Last night I subscribed to a mailing list, and discovered this morning that my procmail filter didn't apply to many of the mailing list messages. Now I have loads of less-important mailing list messages interspersed with my more-important work emails sitting in my inbox.

Is it possible to rerun all the emails in my inbox through my procmail filters again?

Note: I am using the maildir format

  • 1
    have a look at lists.debian.org/debian-user/2006/06/msg00716.html Commented Jun 29, 2012 at 20:12
  • That presents a partial solution. In this case, some emails would most definitely be routed back into the inbox. It seems like there should already be some *nux solution to this problem that I am just not aware of, instead of writing a script to simulate the existing mail delivery process.
    – Cory Klein
    Commented Jun 29, 2012 at 20:33
  • The problem is procmail only works on mail messages, it does not work on folders, mboxes or anything else - this means you'll have to either simulate the delivery or use something like thunderbird and filter it there. Commented Jun 30, 2012 at 0:24

4 Answers 4


I believe this will work. You need to run formail to reformat the mail and send it back through procmail.

From the Maildir directory:

cat * | formail -s procmail

  • 3
    Does this actually work? Wouldn't it leave all the old messages where they were?
    – cnst
    Commented Feb 26, 2013 at 20:49

you might be able to do it in place, like this:

$ for m in Mail/{cur,new}/*; do echo $m; procmail <$m; rm $m; done

You have to remove each original email afterwards, or else procmail will duplicate it.

It will also record everything as new. I'm not sure of a good way to handle that.

  • This would seem wasteful on disc io: procmail filtering is usually only done based on headers, but such piping will cause the whole message to be read and written to disc all over again. Besides, should procmail run out of memory or encounter some other issue, you still unconditionally remove the file (ouch!), which seems pretty scary, too. I would say that this is a completely unacceptable solution as far as maildir goes.
    – cnst
    Commented Feb 26, 2013 at 20:56
  • 1
    This could be incrementally improved by doing procmail < $m && rm $m instead of procmail < $m ; rm $m so at least the message isn't removed if procmail fails.
    – rrauenza
    Commented Dec 31, 2017 at 7:15
  • Executing rm after ; is extremely unsafe.
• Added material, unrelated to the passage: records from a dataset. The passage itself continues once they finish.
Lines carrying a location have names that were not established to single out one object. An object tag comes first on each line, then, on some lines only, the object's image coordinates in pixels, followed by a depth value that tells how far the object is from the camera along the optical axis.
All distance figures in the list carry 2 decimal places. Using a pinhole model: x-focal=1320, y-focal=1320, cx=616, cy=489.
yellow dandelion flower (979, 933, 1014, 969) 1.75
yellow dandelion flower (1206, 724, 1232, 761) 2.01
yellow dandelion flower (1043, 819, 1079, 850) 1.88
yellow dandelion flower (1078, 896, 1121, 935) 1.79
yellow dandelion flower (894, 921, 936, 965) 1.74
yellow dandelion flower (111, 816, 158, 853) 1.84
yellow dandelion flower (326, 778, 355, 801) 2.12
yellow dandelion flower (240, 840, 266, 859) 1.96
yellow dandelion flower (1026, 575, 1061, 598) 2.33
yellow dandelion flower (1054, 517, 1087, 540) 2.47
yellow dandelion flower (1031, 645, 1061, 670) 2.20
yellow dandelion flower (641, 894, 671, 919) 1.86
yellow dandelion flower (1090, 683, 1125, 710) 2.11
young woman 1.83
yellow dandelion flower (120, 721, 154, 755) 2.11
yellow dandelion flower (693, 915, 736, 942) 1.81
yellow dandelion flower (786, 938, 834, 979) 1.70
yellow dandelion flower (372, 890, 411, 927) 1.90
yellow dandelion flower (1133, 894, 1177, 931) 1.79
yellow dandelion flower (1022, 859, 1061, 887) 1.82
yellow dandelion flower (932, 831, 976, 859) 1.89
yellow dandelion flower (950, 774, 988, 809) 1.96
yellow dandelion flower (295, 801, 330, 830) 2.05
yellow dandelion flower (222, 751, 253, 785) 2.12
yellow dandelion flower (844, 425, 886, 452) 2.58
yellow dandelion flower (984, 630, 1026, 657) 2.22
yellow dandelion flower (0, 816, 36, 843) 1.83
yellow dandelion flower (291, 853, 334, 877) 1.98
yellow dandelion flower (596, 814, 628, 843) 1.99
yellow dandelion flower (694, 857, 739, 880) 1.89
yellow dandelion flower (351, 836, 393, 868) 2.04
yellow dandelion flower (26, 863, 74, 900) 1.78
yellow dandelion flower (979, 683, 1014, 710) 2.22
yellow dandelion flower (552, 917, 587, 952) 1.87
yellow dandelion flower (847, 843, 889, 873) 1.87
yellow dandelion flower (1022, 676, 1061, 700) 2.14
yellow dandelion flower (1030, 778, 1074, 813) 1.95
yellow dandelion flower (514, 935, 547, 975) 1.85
Why not use && instead? That way, rm will run if and only if procmail processed the message successfully. Commented Apr 13, 2021 at 22:26

If you are using mutt, you can pipe the email through procmail and also delete the original from your inbox with a key command something like this:


macro index y '<enter-command>unset wait_key<enter><tag-prefix><pipe-entry>/usr/bin/procmail /home/user/.procmailrc<enter><tag-prefix><delete-message><enter-command>set wait_key<enter>'

macro pager y '<enter-command>unset wait_key<enter><pipe-entry>/usr/bin/procmail /home/user/.procmailrc<enter><delete-message><enter-command>set wait_key<enter>'

found on https://mikeburnscoder.wordpress.com/2011/06/12/one-big-mutt-inbox-filtered-after-the-fact-using-procmail/


It seems like there is no good solution for this: procmail only seems to accept mail input from stdin, which limits maildir applications.
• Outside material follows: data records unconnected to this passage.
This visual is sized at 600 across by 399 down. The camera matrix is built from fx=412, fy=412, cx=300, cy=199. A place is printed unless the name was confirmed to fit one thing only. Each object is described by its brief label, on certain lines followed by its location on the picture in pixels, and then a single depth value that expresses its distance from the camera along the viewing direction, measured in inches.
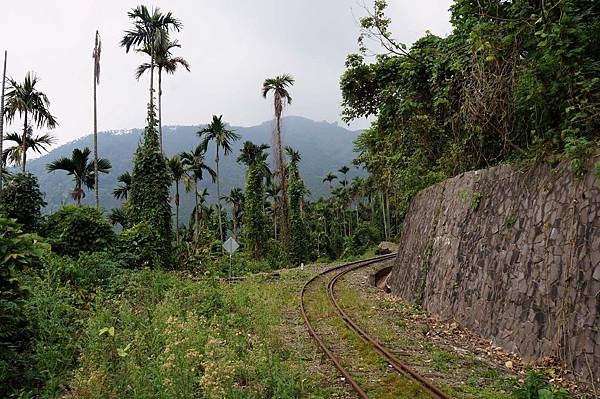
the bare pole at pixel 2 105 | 668.7
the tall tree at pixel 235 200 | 2295.8
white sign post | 701.6
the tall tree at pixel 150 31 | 956.6
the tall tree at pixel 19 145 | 841.5
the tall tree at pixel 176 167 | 1216.2
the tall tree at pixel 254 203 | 1368.1
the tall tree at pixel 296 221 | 1416.5
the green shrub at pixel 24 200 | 533.6
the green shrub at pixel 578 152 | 275.1
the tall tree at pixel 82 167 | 968.9
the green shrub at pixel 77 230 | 520.4
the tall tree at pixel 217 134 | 1333.7
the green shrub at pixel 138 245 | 633.0
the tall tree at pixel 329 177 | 2753.4
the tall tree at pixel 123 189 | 1391.6
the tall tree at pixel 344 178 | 2632.9
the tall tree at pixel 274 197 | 2111.5
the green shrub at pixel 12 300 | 191.5
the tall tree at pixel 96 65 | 881.3
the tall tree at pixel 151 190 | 841.5
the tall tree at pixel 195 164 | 1443.2
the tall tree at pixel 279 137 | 1208.8
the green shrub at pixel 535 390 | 202.4
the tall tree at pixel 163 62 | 1005.2
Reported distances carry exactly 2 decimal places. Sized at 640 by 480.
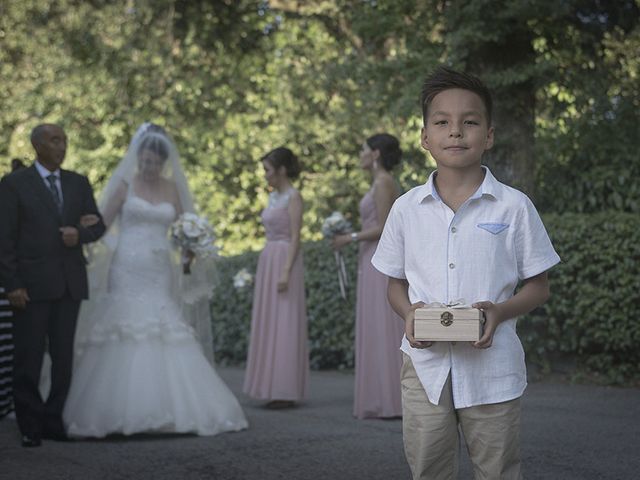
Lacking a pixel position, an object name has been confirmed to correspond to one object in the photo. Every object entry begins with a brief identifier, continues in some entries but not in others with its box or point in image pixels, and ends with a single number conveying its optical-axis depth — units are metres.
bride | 7.04
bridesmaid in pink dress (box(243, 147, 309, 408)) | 8.86
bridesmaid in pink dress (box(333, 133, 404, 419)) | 7.86
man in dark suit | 6.63
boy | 3.10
I faced a similar situation, and the best solution that fit my needs was simply duplicating what I wanted procmail to do, but what it most definitely cannot do, with my own little script, which should be sufficient if you only have one or two simple rules that you need to take care of:

cd ~/Maildir/
sh -c 'for i in `egrep -l "^Delivered-To: [email protected]" cur/*`; \
    do mv $i .FreeBSD.perforce/$i; done'

This is not optimal, either, but at least it should not suffer from needless IO and potential data loss issues.